The Fed was, of course, right: Inflation soon subsided. And
the distinction between transitory and underlying inflation — a distinction
that, judging from my inbox, generates an extraordinary amount of hatred from
some Wall Street types — has, in fact, been a huge practical success, helping
the Fed to keep calm and carry on in the face of both inflation and deflation
scares.
The Fed has been arguing that recent price rises are
similarly transitory. True, they’re not coming from food and energy so much as
from pandemic-related disruptions that caused surging prices of used cars,
lumber and other nontraditional sources of inflation. But the Fed’s view has
been that this episode, like the inflation blip of 2010-11, will soon be over.
And it’s now looking as if the Fed was right. Lumber prices
have plunged in recent weeks. Prices of industrial metals such as copper are
coming down. Prices of used cars are still very high, but their surge has
stalled and they may have peaked. Core inflation wins again.
What about the alternative inflation story? It goes like
this: The Biden administration’s American Rescue Plan has pumped a huge amount
of purchasing power into the economy, while affluent households, who built up
large savings during the pandemic, are now ready to go on a spending spree. As
a result, critics warn, there will be a classic case of too much money chasing
too few goods, leading to a big rise not just in volatile prices but in
underlying inflation.
To buy into this story, however, you have to claim not just
that the coming boom will be truly huge — even bigger than most private
forecasters expect — but also that the Fed, which is fully capable of reining
in a runaway boom, will stand idly by while inflation gets out of hand.

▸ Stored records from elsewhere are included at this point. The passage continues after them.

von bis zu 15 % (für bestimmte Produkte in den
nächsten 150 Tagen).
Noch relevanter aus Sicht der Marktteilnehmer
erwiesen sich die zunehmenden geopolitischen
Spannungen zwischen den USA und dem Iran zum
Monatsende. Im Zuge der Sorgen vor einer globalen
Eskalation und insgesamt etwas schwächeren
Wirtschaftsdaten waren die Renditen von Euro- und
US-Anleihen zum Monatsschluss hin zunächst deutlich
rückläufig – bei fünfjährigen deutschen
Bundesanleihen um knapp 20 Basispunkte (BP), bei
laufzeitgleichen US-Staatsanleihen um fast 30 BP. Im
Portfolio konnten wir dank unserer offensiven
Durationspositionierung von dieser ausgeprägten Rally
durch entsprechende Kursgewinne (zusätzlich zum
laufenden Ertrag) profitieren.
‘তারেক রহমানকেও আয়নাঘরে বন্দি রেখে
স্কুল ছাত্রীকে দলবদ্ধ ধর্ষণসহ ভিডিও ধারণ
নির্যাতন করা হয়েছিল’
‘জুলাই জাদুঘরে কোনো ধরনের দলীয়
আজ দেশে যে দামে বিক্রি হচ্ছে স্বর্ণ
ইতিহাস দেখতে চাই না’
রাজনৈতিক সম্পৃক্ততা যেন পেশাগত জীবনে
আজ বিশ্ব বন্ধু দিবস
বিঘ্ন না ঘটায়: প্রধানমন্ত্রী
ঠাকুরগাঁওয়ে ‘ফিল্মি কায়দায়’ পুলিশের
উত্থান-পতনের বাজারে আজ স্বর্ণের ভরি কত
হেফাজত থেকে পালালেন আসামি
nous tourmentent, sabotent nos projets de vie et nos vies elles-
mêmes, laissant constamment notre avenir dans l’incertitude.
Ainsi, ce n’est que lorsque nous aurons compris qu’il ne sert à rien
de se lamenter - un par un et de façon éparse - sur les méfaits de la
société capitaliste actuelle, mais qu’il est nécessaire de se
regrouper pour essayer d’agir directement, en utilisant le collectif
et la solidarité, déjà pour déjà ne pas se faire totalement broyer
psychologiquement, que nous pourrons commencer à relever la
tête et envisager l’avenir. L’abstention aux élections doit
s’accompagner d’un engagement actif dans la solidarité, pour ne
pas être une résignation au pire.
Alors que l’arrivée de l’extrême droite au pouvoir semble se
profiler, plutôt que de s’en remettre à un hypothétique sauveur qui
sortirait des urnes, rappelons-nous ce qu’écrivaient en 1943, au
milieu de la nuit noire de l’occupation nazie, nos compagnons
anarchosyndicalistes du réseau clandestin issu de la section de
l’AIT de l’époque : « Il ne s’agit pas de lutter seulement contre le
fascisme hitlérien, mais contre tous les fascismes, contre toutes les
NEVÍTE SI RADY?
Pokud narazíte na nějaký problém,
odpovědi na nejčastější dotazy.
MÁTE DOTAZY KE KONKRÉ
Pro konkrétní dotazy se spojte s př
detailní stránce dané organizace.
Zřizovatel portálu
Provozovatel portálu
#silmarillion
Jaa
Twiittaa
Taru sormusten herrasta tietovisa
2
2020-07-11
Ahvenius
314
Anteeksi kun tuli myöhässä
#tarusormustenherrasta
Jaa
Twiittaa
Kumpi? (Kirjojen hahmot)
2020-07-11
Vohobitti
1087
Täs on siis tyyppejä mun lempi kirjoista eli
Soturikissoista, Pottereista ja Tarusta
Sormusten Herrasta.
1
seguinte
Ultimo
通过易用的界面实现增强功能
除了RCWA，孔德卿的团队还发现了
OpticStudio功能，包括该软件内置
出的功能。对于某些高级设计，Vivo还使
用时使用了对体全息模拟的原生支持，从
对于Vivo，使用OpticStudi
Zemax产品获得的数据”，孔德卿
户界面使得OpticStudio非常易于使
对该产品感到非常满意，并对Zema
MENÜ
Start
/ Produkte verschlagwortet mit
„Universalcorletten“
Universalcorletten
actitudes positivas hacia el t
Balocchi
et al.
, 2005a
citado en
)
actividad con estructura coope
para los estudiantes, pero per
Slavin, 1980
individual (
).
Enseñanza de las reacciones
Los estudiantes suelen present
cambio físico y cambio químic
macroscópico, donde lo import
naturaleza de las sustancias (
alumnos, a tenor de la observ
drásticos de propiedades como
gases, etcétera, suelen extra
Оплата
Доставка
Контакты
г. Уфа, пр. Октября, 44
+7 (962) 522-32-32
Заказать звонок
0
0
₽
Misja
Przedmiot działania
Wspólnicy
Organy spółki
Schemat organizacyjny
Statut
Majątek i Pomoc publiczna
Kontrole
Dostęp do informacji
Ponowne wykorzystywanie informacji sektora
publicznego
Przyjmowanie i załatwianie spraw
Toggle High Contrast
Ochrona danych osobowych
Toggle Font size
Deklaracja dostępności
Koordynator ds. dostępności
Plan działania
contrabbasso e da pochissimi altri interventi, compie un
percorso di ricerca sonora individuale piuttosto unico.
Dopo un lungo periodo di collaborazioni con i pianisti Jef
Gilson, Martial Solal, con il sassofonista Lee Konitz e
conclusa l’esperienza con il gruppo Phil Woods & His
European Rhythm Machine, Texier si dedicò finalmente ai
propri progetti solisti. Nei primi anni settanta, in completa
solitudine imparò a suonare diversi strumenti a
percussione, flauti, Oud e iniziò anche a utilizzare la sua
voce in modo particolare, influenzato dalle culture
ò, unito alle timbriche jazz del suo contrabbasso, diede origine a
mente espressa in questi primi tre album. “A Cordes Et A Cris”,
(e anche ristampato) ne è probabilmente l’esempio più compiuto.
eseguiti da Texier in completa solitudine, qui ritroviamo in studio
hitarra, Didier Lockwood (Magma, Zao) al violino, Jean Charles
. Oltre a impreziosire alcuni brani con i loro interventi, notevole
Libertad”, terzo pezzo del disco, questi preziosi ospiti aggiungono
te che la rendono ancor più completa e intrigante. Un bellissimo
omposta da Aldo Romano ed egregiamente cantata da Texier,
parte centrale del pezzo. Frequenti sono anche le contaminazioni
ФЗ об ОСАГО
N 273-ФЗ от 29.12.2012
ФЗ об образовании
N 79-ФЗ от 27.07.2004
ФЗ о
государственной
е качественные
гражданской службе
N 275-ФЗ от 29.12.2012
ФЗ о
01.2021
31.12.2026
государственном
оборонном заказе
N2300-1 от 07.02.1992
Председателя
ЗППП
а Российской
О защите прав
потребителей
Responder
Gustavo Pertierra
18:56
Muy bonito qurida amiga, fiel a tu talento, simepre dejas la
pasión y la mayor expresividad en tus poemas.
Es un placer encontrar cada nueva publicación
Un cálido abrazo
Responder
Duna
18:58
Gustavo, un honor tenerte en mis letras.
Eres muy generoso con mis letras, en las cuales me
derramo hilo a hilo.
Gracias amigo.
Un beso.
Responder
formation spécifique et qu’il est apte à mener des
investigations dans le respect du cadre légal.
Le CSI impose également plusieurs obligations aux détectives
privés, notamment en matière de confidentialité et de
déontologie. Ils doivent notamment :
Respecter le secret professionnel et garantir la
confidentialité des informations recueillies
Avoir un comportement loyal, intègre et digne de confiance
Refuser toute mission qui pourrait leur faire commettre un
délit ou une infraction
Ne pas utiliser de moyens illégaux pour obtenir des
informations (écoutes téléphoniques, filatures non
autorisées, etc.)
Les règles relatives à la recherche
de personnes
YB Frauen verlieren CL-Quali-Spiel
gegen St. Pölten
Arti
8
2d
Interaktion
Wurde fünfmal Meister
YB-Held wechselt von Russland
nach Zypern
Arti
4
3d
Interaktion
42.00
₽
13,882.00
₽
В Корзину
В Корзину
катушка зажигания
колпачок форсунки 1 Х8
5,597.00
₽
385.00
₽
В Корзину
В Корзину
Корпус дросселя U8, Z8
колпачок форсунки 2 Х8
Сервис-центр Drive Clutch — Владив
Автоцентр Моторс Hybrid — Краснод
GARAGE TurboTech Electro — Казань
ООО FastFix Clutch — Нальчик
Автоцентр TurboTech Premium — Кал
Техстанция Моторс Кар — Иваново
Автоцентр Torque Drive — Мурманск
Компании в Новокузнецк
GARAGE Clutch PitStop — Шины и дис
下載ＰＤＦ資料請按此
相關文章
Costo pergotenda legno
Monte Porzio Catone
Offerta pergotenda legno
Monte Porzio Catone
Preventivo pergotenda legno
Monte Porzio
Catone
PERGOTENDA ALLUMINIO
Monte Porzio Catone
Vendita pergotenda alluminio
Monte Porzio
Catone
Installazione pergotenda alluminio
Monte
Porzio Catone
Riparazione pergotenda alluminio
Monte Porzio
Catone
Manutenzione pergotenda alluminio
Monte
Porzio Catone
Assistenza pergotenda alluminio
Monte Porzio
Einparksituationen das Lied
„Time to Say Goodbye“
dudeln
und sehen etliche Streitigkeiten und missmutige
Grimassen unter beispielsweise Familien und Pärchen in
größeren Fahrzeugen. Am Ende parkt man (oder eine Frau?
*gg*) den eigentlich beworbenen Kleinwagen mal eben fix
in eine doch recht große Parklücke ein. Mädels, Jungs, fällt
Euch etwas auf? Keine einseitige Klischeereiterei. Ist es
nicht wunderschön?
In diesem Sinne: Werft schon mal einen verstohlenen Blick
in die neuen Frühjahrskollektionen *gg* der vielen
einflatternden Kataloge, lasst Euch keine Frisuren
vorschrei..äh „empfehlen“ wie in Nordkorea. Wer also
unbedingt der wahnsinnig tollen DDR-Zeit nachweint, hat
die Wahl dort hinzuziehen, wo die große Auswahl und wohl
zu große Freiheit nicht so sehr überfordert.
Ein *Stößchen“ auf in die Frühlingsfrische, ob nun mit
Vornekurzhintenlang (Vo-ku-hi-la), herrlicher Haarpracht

Last week, however, statements from the Fed’s open-market
committee — the group that sets monetary policy — made such claims less
plausible.
Reading such statements is often an exercise in Kremlinology
— the Fed didn’t announce any actual policy changes, so it’s all about trying
to identify changes in tone that give clues about the future. But Fed watchers
considered the new releases hawkish, signaling increased willingness to step on
the brakes if the US economy really is exceeding its speed limit.
For what it’s worth, I don’t think tapping the brakes will
actually be required. But by suggesting that it will act if necessary, the Fed
has largely undercut whatever case there was for worrying about a return to the
1970s.
So what was all that about? Monetary doomsayers have been
wrong again and again since the early 1980s, when Milton Friedman kept
predicting an inflation resurgence that never arrived. Why the eagerness to
party like it’s 1979?
To be fair, government support for the economy is much
stronger now than it was during the Obama years, so it makes more sense to
worry about inflation this time around. But the vehemence of the inflation
rhetoric has been wildly disproportionate to the actual risks — and those risks
now seem even smaller than they did a few weeks ago.